Messages, Meditations, and Musings on the Life of Faith by Rev. Dr. Scott E. Olson, Interim Pastor, Christ Lutheran Church, Preston, MN

Sunday, March 18, 2012

"Look Up and Live": Lent 4B Sermon

Lent 4B
March 18, 2012
“Look Up and Live”
Numbers 21.4-9

Rolf Jacobson, professor of Old Testament at Luther Seminary, says he can’t see anyone preaching on this text from Numbers 21. Well, he’s probably right, but I guess we’ll see about that. However, to give this a fair shot, we need to put the passage in context. The Israelites have been wandering in the wilderness for almost 40 years. God freed them from slavery in Egypt and is leading them to the Promised Land, a land “flowing with milk and honey.” It has taken them 40 years because they didn’t trust God and God is allowing the distrustful generation to die before he brings them there. As is said in some places, “A lot of people are going to have to die for that to happen.” They are getting cranky and impatient because they have to make yet another detour. So is God.

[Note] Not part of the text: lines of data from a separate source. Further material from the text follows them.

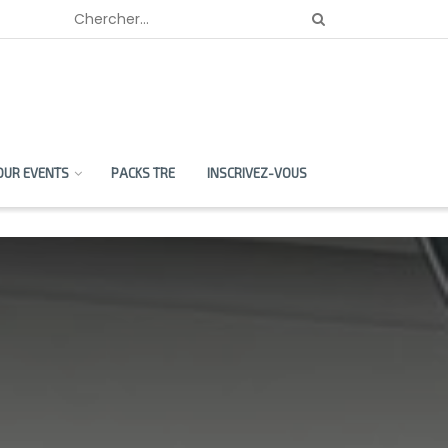
OUR EVENTS
PACKS TRE
INSCRIVEZ-VOUS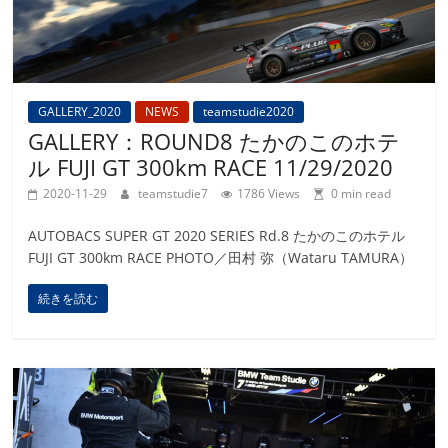
GALLERY_2020
NEWS
teamstudie2020
GALLERY：ROUND8 たかのこのホテ
ル FUJI GT 300km RACE 11/29/2020
2020-11-29
teamstudie7
1786 Views
0 min read
AUTOBACS SUPER GT 2020 SERIES Rd.8 たかのこのホテル
FUJI GT 300km RACE PHOTO／田村 弥（Wataru TAMURA）
続きを読む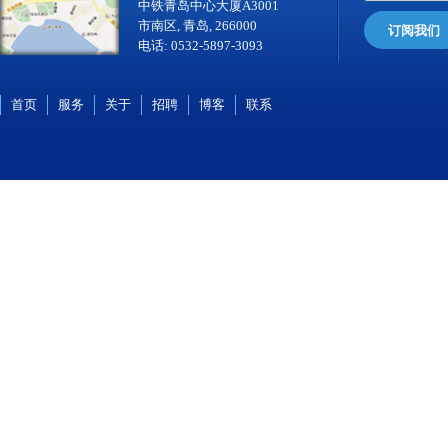
中铁青岛中心大厦A3001
市南区, 青岛, 266000
订阅我们
电话: 0532-5897-3093
首页
服务
关于
招聘
博客
联系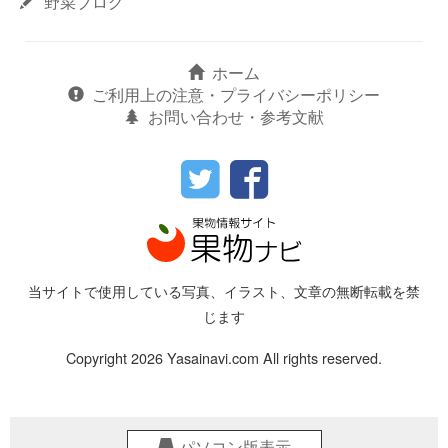
野菜ブログ
ホーム
ご利用上の注意・プライバシーポリシー
お問い合わせ・参考文献
当サイトで使用している写真、イラスト、文章の無断転載を禁
じます
Copyright 2026 Yasainavi.com All rights reserved.
パソコン版表示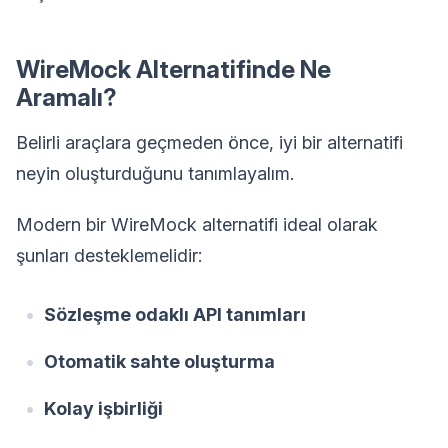
WireMock Alternatifinde Ne
Aramalı?
Belirli araçlara geçmeden önce, iyi bir alternatifi
neyin oluşturduğunu tanımlayalım.
Modern bir WireMock alternatifi ideal olarak
şunları desteklemelidir:
Sözleşme odaklı API tanımları
Otomatik sahte oluşturma
Kolay işbirliği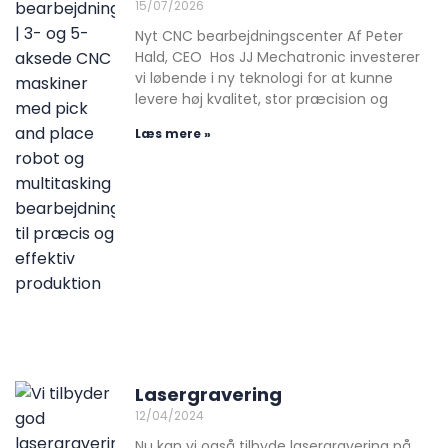
15/07/2026
Nyt CNC bearbejdningscenter Af Peter
Hald, CEO Hos JJ Mechatronic investerer
vi løbende i ny teknologi for at kunne
levere høj kvalitet, stor præcision og
Læs mere »
Lasergravering
12/04/2024
Nu kan vi også tilbyde lasergravering på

This is the last of the complaint stories and perhaps the worst because they not only complain against Moses, they also complain against God. The manna that God has provided them each day isn’t enough, so they supplement it with “marinated Moses” and “grilled God.” The issue, of course, is a lack of trust in God and God’s promises. They can’t see the end of their journey. They still stand between promise and fulfillment, and the farther they get from Egypt the better it looks, even though most of them have never set foot there. So, the fiery snakes come, and the people immediately see this as a sign of their lack of trust in God. Putting aside for today the very hard nut that God sent the snakes, the presence of the snakes shows their brokenness. Even so, though the Israelites are faithless, God’s shows faithfulness to them and his promise.

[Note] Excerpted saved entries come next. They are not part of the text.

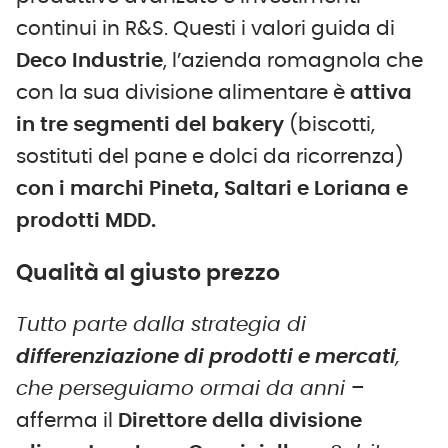
continui in R&S. Questi i valori guida di
Deco Industrie
, l’azienda romagnola che
con la sua divisione alimentare è
attiva
in tre segmenti del bakery
(biscotti,
sostituti del pane e dolci da ricorrenza)
con i marchi Pineta, Saltari e Loriana e
prodotti MDD.
Qualità al giusto prezzo
Tutto parte dalla strategia di
differenziazione di prodotti e mercati
,
che perseguiamo ormai da anni
–
afferma il
Direttore della divisione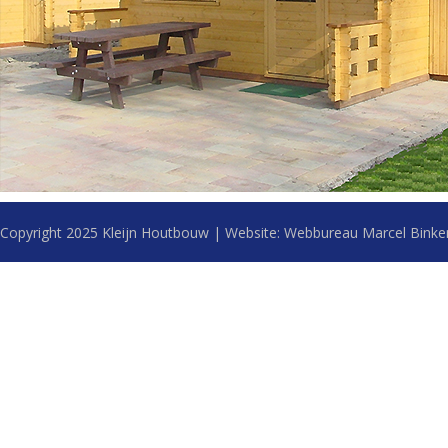
Copyright 2025 Kleijn Houtbouw | Website:
Webbureau Marcel Binke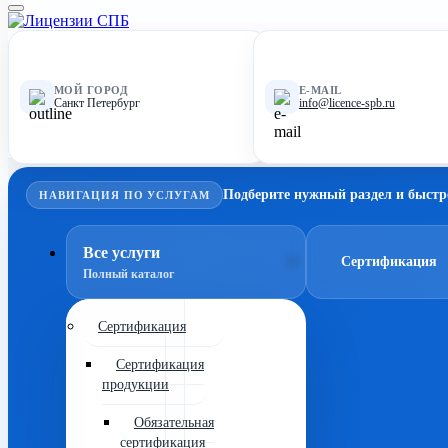
МОЙ ГОРОД
E-MAIL
Санкт Петербург
info@licence-spb.ru
Подберите нужный раздел и быстр
НАВИГАЦИЯ ПО УСЛУГАМ
Все услуги
Сертификация
Полный каталог
Сертификация
Сертификация
продукции
Обязательная
сертификация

What I find important for us here is that God doesn’t take away the snakes; God heals the bites. That doesn’t make any sense to us. Why doesn’t God just take away the snakes and be done with it? Partly, I think in having them look at the serpent on the pole, God wanted them to remember. Not only to remember their brokenness, but also to remember that in the midst of their brokenness they are to trust in God. That’s one reason Jesus picks up this story in his conversation with Nicodemus in John 3. “Just as Moses lifted up the snake in the wilderness, so must the Son of Man be lifted up.”

For Jesus in John’s Gospel, being lifted up has a dual meaning: lifted up on the cross and lifted up at the resurrection. We find ourselves bitten by poisonous snakes, some of our own doing, some done to us. Whatever the cause, God enters our brokenness, meets us where we are, and tells us to look and live. We all know that verse, “For God so loved the world, he gave his only Son, so that whoever believes in him may have eternal life.” I like the following one even more: “For God did not send the Son into the world to condemn the world, but so that the world might be saved through him.”

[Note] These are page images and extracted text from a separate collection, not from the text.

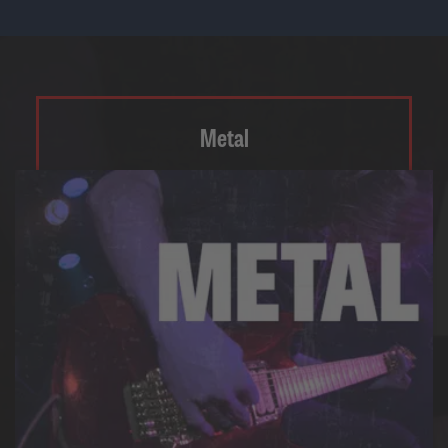
Metal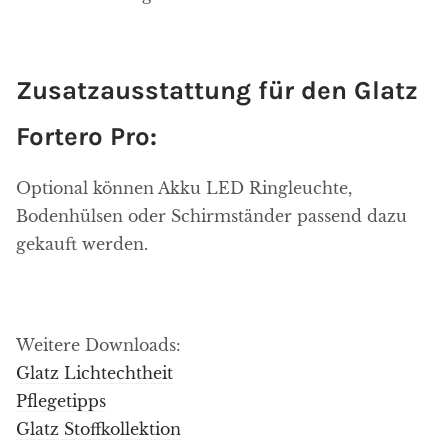
Zusatzausstattung für den Glatz
Fortero Pro:
Optional können Akku LED Ringleuchte,
Bodenhülsen oder Schirmständer passend dazu
gekauft werden.
Weitere Downloads:
Glatz Lichtechtheit
Pflegetipps
Glatz Stoffkollektion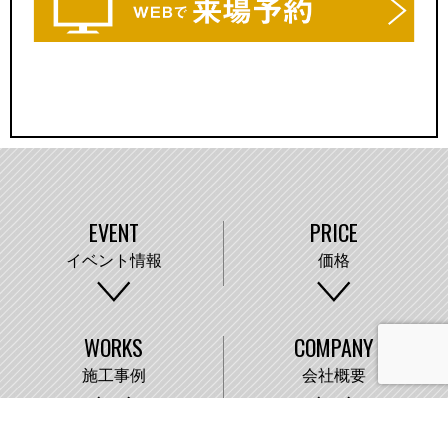
EVENT
PRICE
イベント情報
価格
WORKS
COMPANY
施工事例
会社概要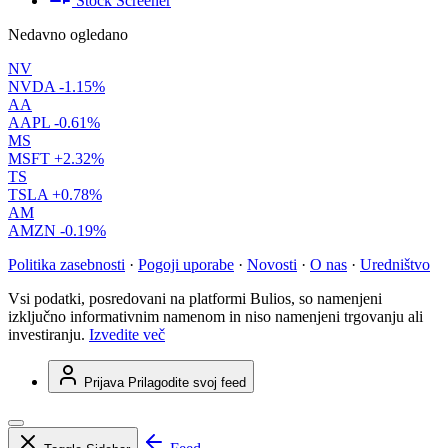
Stock Screener
Nedavno ogledano
NV
NVDA
-1.15%
AA
AAPL
-0.61%
MS
MSFT
+2.32%
TS
TSLA
+0.78%
AM
AMZN
-0.19%
Politika zasebnosti
·
Pogoji uporabe
·
Novosti
·
O nas
·
Uredništvo
Vsi podatki, posredovani na platformi Bulios, so namenjeni
izključno informativnim namenom in niso namenjeni trgovanju ali
investiranju.
Izvedite več
Prijava
Prilagodite svoj feed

God enters our brokenness through Jesus Christ, takes it upon himself, and lays it on the cross. In doing so, God heals the brokenness in our lives where we need it the most. When we look up at the cross we are reminded of our snaky existence, but we also remember the healing that God provides. These two stories stand between death and life, death of the old way and promise of the new. They are reminders that God will bring us to the place he is leading us, even though we can’t always see it.

One last lesson: in spite of everything the Israelites have done and not done, they persist and will finally enter the Promised Land. God continually works in, with, and through their imperfect lives, bringing about God’s purposes. That was good news for them and it’s good news for us, both in our personal lives and our lives together. We are on a journey, you and I, and we don’t always get it right. When we don’t God, invites us to look up and live, to experience his grace and blessing through his Son Jesus. Look up and live. Amen.

2 comments:

  1. What you wrote in the last paragraph hit home. It is a comfort to know that we can "look up and live".